National and Transnational Cinema Topics

Introduces students to the study of filmmaking traditions (and counter-traditions) within a national, geographic, cultural, or linguistic context through textual analysis, class discussion, and writing assignments. Some topics center on a national cinema tradition situated within a particular cultural, political, and/or historical context. Others examine the ways in which cinema transcends national boundaries and/or explore narrative and/or aesthetic strategies that reference more than one community, national, or cultural tradition. May be repeated for credit with a different topic.

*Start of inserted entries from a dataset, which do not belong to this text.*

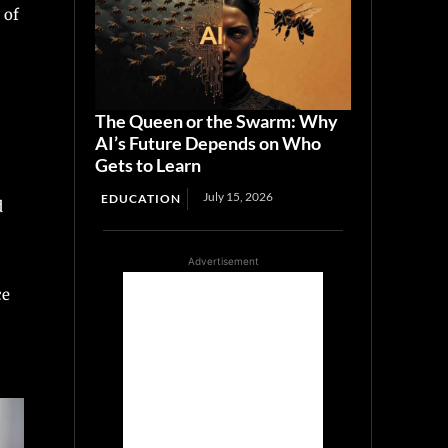
 of
The Queen or the Swarm: Why
AI’s Future Depends on Who
Gets to Learn
July 15, 2026
EDUCATION
d
Advertisement
ce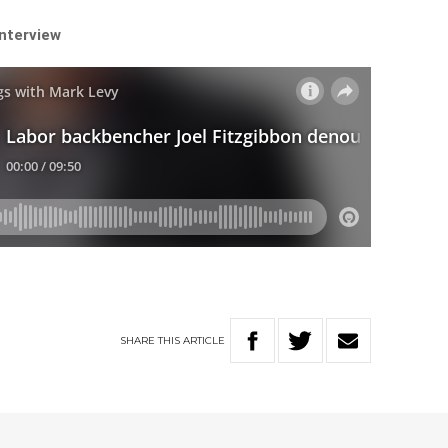
interview
SHARE
THIS
ARTICLE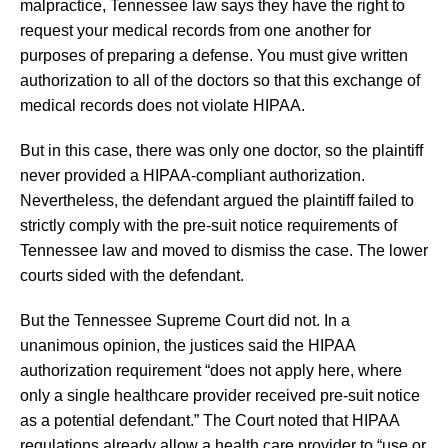
malpractice, Tennessee law says they have the right to
request your medical records from one another for
purposes of preparing a defense. You must give written
authorization to all of the doctors so that this exchange of
medical records does not violate HIPAA.
But in this case, there was only one doctor, so the plaintiff
never provided a HIPAA-compliant authorization.
Nevertheless, the defendant argued the plaintiff failed to
strictly comply with the pre-suit notice requirements of
Tennessee law and moved to dismiss the case. The lower
courts sided with the defendant.
But the Tennessee Supreme Court did not. In a
unanimous opinion, the justices said the HIPAA
authorization requirement “does not apply here, where
only a single healthcare provider received pre-suit notice
as a potential defendant.” The Court noted that HIPAA
regulations already allow a health care provider to “use or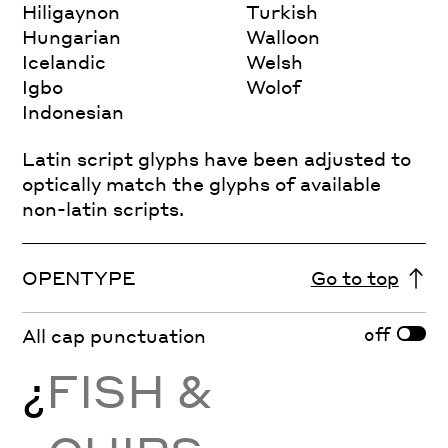
Hiligaynon
Turkish
Hungarian
Walloon
Icelandic
Welsh
Igbo
Wolof
Indonesian
Latin script glyphs have been adjusted to
optically match the glyphs of available
non-latin scripts.
OPENTYPE
Go to top
off
All cap punctuation
¿
FISH &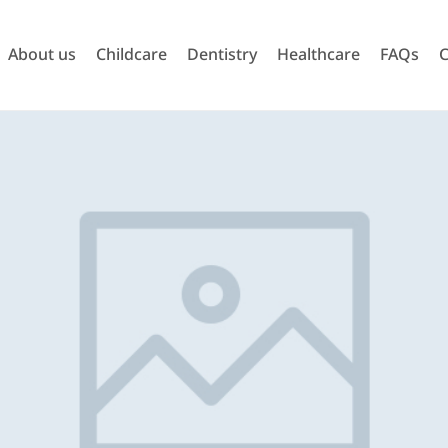
About us
Childcare
Dentistry
Healthcare
FAQs
C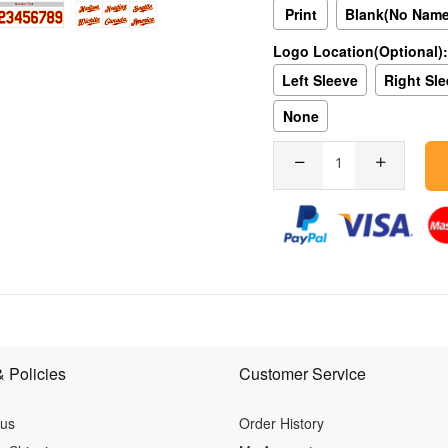
Print
Blank(No Nam
Logo Location(Optional):
Left Sleeve
Right Sl
None
 Policies
Customer Service
 us
Order History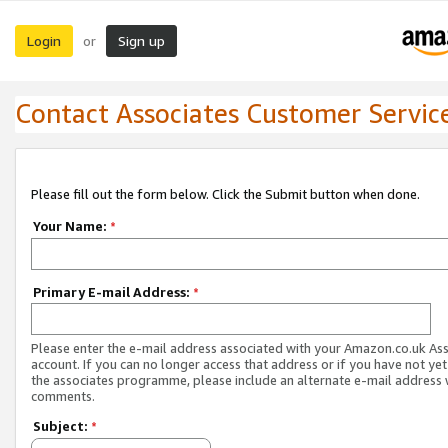
Login
Sign up
or
Contact Associates Customer Servic
Please fill out the form below. Click the Submit button when done.
Your Name:
*
Primary E-mail Address:
*
Please enter the e-mail address associated with your Amazon.co.uk As
account. If you can no longer access that address or if you have not yet
the associates programme, please include an alternate e-mail address 
comments.
Subject:
*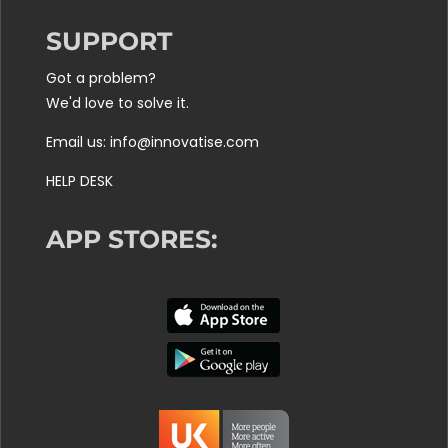
SUPPORT
Got a problem?
We'd love to solve it.
Email us: info@innovatise.com
HELP DESK
APP STORES: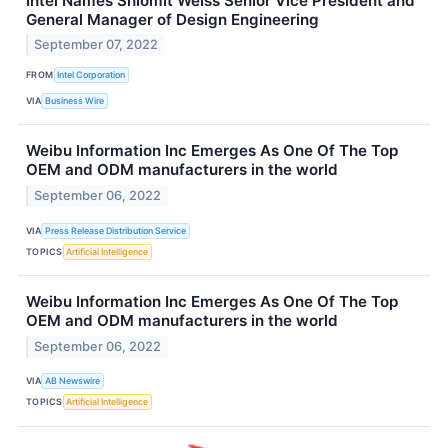
Intel Names Shlomit Weiss Senior Vice President and
General Manager of Design Engineering
September 07, 2022
FROM
Intel Corporation
VIA
Business Wire
Weibu Information Inc Emerges As One Of The Top
OEM and ODM manufacturers in the world
September 06, 2022
VIA
Press Release Distribution Service
TOPICS
Artificial Intelligence
Weibu Information Inc Emerges As One Of The Top
OEM and ODM manufacturers in the world
September 06, 2022
VIA
AB Newswire
TOPICS
Artificial Intelligence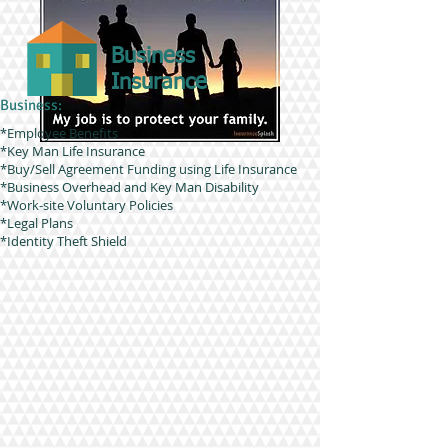
Business
Insurance
Business:
*Employee Benefits
*Key Man Life Insurance
*Buy/Sell Agreement Funding using Life Insurance
*Business Overhead and Key Man Disability
*Work-site Voluntary Policies
*Legal Plans
*Identity Theft Shield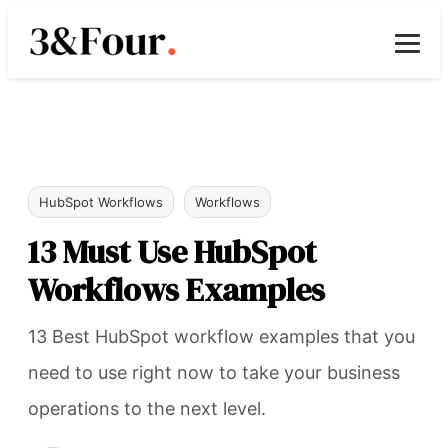
HubSpot Workflows
Workflows
13 Must Use HubSpot
Workflows Examples
13 Best HubSpot workflow examples that you
need to use right now to take your business
operations to the next level.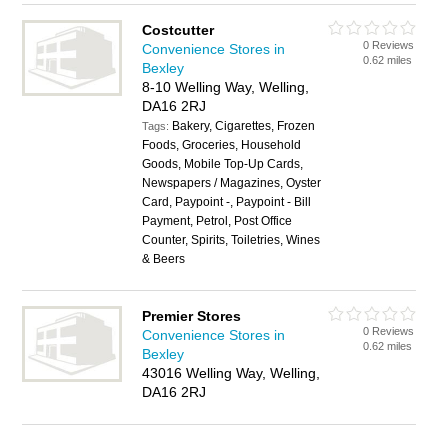
Costcutter
0 Reviews
Convenience Stores in
0.62 miles
Bexley
8-10 Welling Way, Welling,
DA16 2RJ
Bakery, Cigarettes, Frozen
Tags:
Foods, Groceries, Household
Goods, Mobile Top-Up Cards,
Newspapers / Magazines, Oyster
Card, Paypoint -, Paypoint - Bill
Payment, Petrol, Post Office
Counter, Spirits, Toiletries, Wines
& Beers
Premier Stores
0 Reviews
Convenience Stores in
0.62 miles
Bexley
43016 Welling Way, Welling,
DA16 2RJ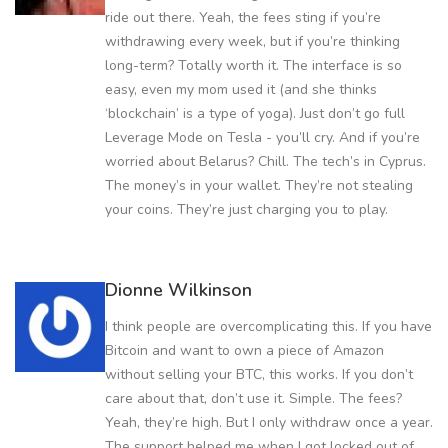
ride out there. Yeah, the fees sting if you’re
withdrawing every week, but if you’re thinking
long-term? Totally worth it. The interface is so
easy, even my mom used it (and she thinks
‘blockchain’ is a type of yoga). Just don’t go full
Leverage Mode on Tesla - you’ll cry. And if you’re
worried about Belarus? Chill. The tech’s in Cyprus.
The money’s in your wallet. They’re not stealing
your coins. They’re just charging you to play.
Dionne Wilkinson
I think people are overcomplicating this. If you have
Bitcoin and want to own a piece of Amazon
without selling your BTC, this works. If you don’t
care about that, don’t use it. Simple. The fees?
Yeah, they’re high. But I only withdraw once a year.
The support helped me when I got locked out of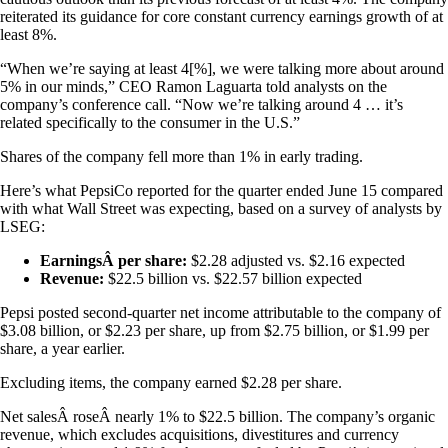
reiterated its guidance for core constant currency earnings growth of at
least 8%.
“When we’re saying at least 4[%], we were talking more about around
5% in our minds,” CEO Ramon Laguarta told analysts on the
company’s conference call. “Now we’re talking around 4 … it’s
related specifically to the consumer in the U.S.”
Shares of the company fell more than 1% in early trading.
Here’s what PepsiCo reported for the quarter ended June 15 compared
with what Wall Street was expecting, based on a survey of analysts by
LSEG:
EarningsÂ per share:
$2.28 adjusted vs. $2.16 expected
Revenue:
$22.5 billion vs. $22.57 billion expected
Pepsi posted second-quarter net income attributable to the company of
$3.08 billion, or $2.23 per share, up from $2.75 billion, or $1.99 per
share, a year earlier.
Excluding items, the company earned $2.28 per share.
Net salesÂ roseÂ nearly 1% to $22.5 billion. The company’s organic
revenue, which excludes acquisitions, divestitures and currency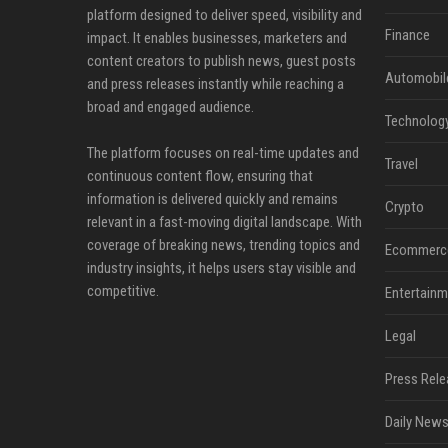
platform designed to deliver speed, visibility and
Finance
impact. It enables businesses, marketers and
content creators to publish news, guest posts
Automobil
and press releases instantly while reaching a
broad and engaged audience.
Technolog
The platform focuses on real-time updates and
Travel
continuous content flow, ensuring that
information is delivered quickly and remains
Crypto
relevant in a fast-moving digital landscape. With
coverage of breaking news, trending topics and
Ecommerc
industry insights, it helps users stay visible and
competitive.
Entertainm
Legal
Press Rele
Daily News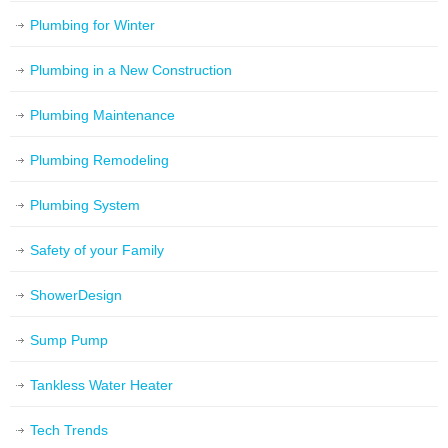
Plumbing for Winter
Plumbing in a New Construction
Plumbing Maintenance
Plumbing Remodeling
Plumbing System
Safety of your Family
ShowerDesign
Sump Pump
Tankless Water Heater
Tech Trends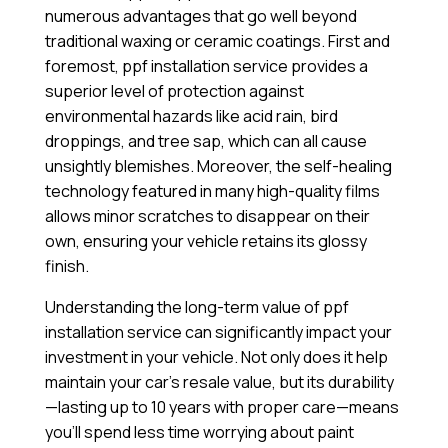
numerous advantages that go well beyond
traditional waxing or ceramic coatings. First and
foremost, ppf installation service provides a
superior level of protection against
environmental hazards like acid rain, bird
droppings, and tree sap, which can all cause
unsightly blemishes. Moreover, the self-healing
technology featured in many high-quality films
allows minor scratches to disappear on their
own, ensuring your vehicle retains its glossy
finish.
Understanding the long-term value of ppf
installation service can significantly impact your
investment in your vehicle. Not only does it help
maintain your car’s resale value, but its durability
—lasting up to 10 years with proper care—means
you’ll spend less time worrying about paint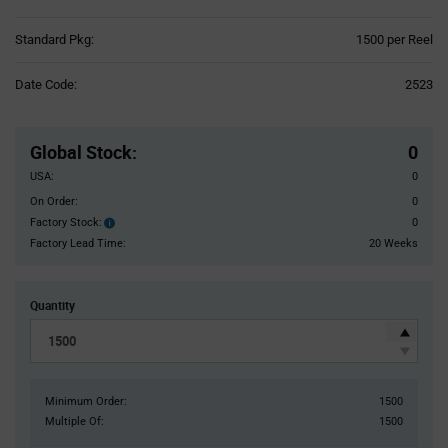
Product
Standard Pkg:
1500 per Reel
Variant
Information
Date Code:
2523
section
Pricing
Section
Global Stock
:
0
USA:
0
On Order:
0
Factory Stock:
0
Factory
Stock:
Factory Lead Time:
20 Weeks
Quantity
Minimum Order:
1500
Multiple Of:
1500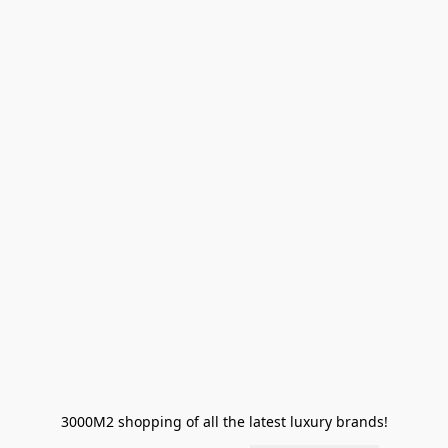
3000M2 shopping of all the latest luxury brands!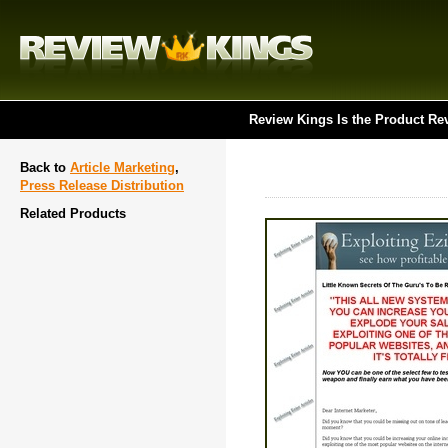
Review Kings Is the Product Re
Back to
Article Marketing
,
Press Release Distribution
Related Products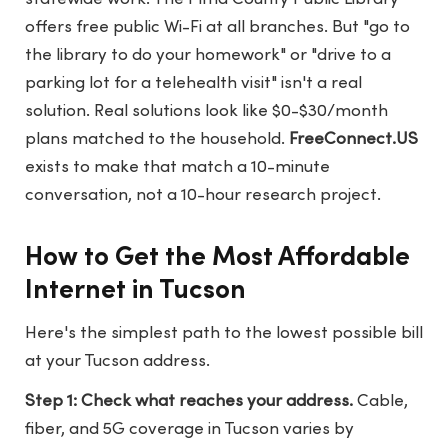
offers free public Wi-Fi at all branches. But "go to
the library to do your homework" or "drive to a
parking lot for a telehealth visit" isn't a real
solution. Real solutions look like $0-$30/month
plans matched to the household.
FreeConnect.US
exists to make that match a 10-minute
conversation, not a 10-hour research project.
How to Get the Most Affordable
Internet in Tucson
Here's the simplest path to the lowest possible bill
at your Tucson address.
Step 1: Check what reaches your address.
Cable,
fiber, and 5G coverage in Tucson varies by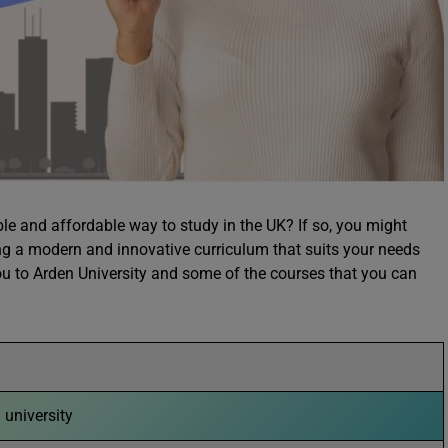
ible and affordable way to study in the UK? If so, you might
ing a modern and innovative curriculum that suits your needs
 you to Arden University and some of the courses that you can
g university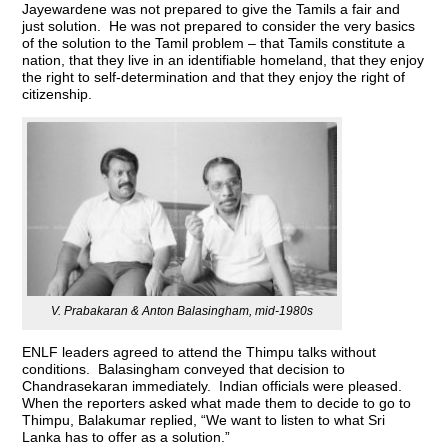
Jayewardene was not prepared to give the Tamils a fair and
just solution. He was not prepared to consider the very basics
of the solution to the Tamil problem – that Tamils constitute a
nation, that they live in an identifiable homeland, that they enjoy
the right to self-determination and that they enjoy the right of
citizenship.
V. Prabakaran & Anton Balasingham, mid-1980s
ENLF leaders agreed to attend the Thimpu talks without
conditions. Balasingham conveyed that decision to
Chandrasekaran immediately. Indian officials were pleased.
When the reporters asked what made them to decide to go to
Thimpu, Balakumar replied, “We want to listen to what Sri
Lanka has to offer as a solution.”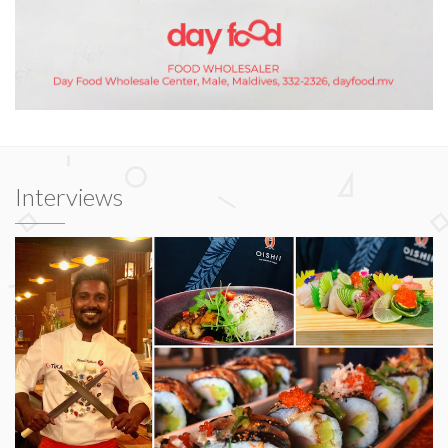
Interviews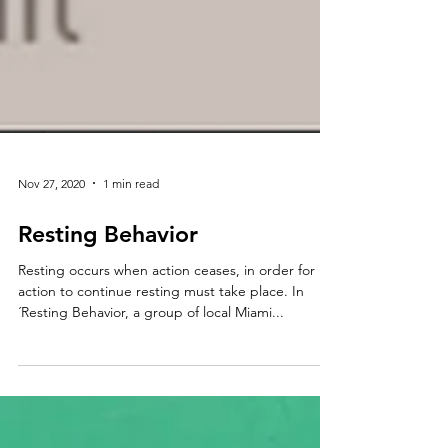
Nov 27, 2020
1 min read
Resting Behavior
Resting occurs when action ceases, in order for
action to continue resting must take place. In
´Resting Behavior, a group of local Miami...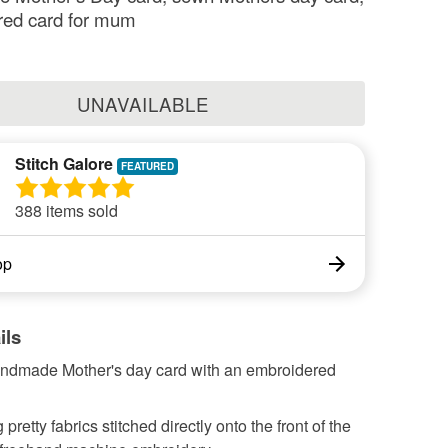
red card for mum
UNAVAILABLE
Stitch Galore
388 items sold
op
ils
andmade Mother's day card with an embroidered
pretty fabrics stitched directly onto the front of the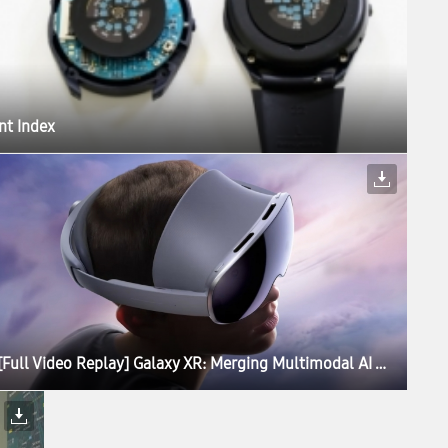
nt Index
[Full Video Replay] Galaxy XR: Merging Multimodal AI With Extended Reality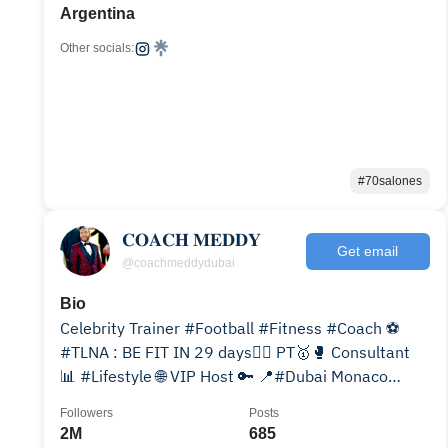
Argentina
Other socials:
#70salones
𝐂𝐎𝐀𝐂𝐇 𝐌𝐄𝐃𝐃𝐘
Get email
@coachmeddydubai
Bio
Celebrity Trainer #Football #Fitness #Coach ⚽️
#TLNA : BE FIT IN 29 days👇🏽 PT🥇🥊 Consultant
📊 #Lifestyle 🌐 VIP Host 🔑 📍#Dubai Monaco
#TLNA 🆕👇🏽
Followers
Posts
2M
685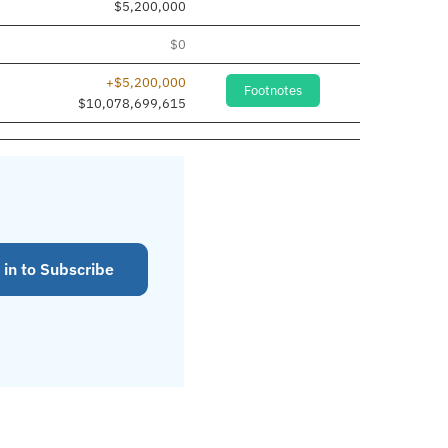
$5,200,000
$0
+$5,200,000
Footnotes
$10,078,699,615
 in to Subscribe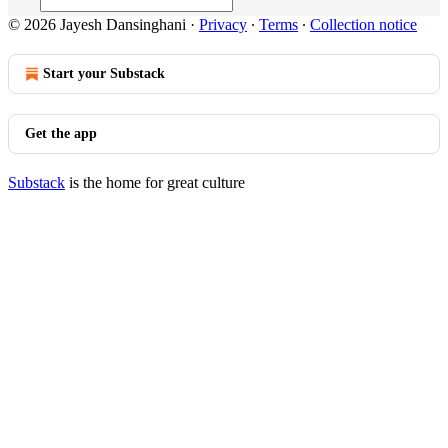
© 2026 Jayesh Dansinghani
·
Privacy
∙
Terms
∙
Collection notice
Start your Substack
Get the app
Substack
is the home for great culture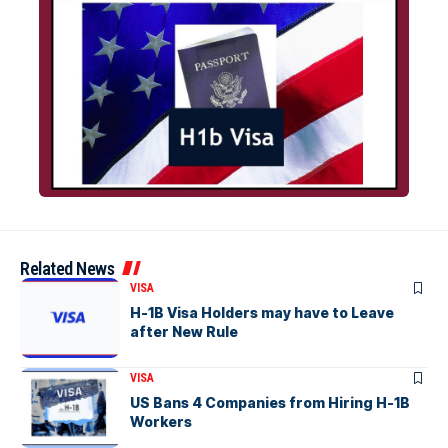
Related News
VISA
H-1B Visa Holders may have to Leave
after New Rule
VISA
US Bans 4 Companies from Hiring H-1B
Workers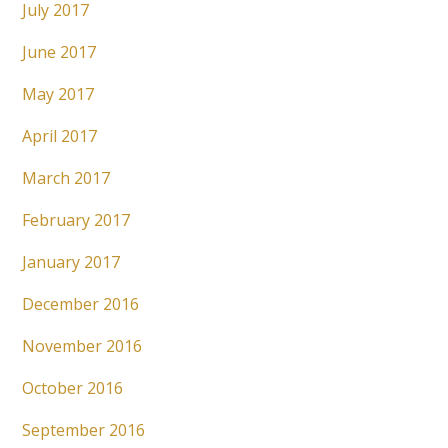
July 2017
June 2017
May 2017
April 2017
March 2017
February 2017
January 2017
December 2016
November 2016
October 2016
September 2016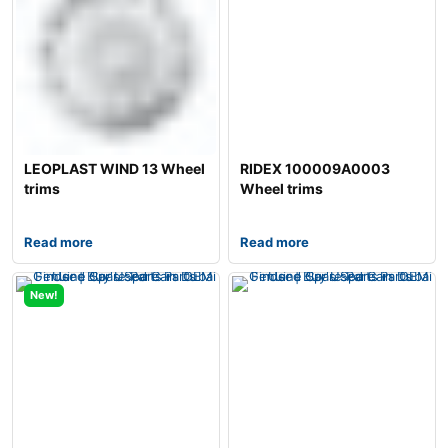
LEOPLAST WIND 13 Wheel
RIDEX 100009A0003
trims
Wheel trims
Read more
Read more
New!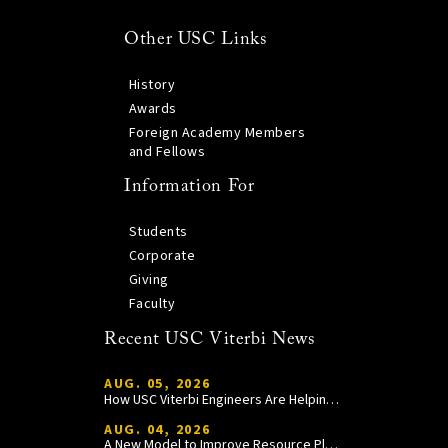
Other USC Links
History
Awards
Foreign Academy Members
and Fellows
Information For
Students
Corporate
Giving
Faculty
Recent USC Viterbi News
AUG. 05, 2026
How USC Viterbi Engineers Are Helping Trojan Football Gain a Competitive Edge
AUG. 04, 2026
A New Model to Improve Resource Planning and Allocation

Distribution Area Prerequisites Credits
Arts and Humanities- or -Global Learning 1 course

Fall Semester information

Dahee Yun

231A: Tps: K-Drama and K-Pop Culture

Cheira Lewis

231B: Tps:Youth Gone Wild in Contemporary French Cinema

Karin Wimbley

231C: Tps:Journey to Wakanda- Black Panther and Diaspora Cinemas

Spring Semester information

Cheira Lewis

231A: Tps:Youth Gone Wild in Contemporary French Cinema

Introduction to contemporary French cinema highlighting films portraying diverse youth experiences. Analyze major cinematic elements like cinematography, mise-en-scène, and editing and how they create meaning. Examine selected films' depictions of the multifaceted experiences and challenges faced by young people in France today.

Karin Wimbley

231B: Tps:No Place Like Home: Identity, Memory, and Exile in World Literature and Film

Whether real or imagined, "home" defines who we were, reflects who we are, and shapes who we aspire to be. In fact, our identities are curated by our ever changing relationship to home. This course explores narratives about home in world literature and cinema. Specifically, we will explore plays, essays, poetry, short stories, and films from across the world to query: What is the definition of "home"? How does memory and the sensual world articulate our connection(s) to home? How can dislocation and exile alter our sense of home and belonging? Can the dislocation caused by exile be both a disabling estrangement and liberating insight? Course texts include works by Aimé Césaire, Kayo Hatta, Carmen Maria Machado, Ousmane Sembene, Dominique Loreau, to name a few.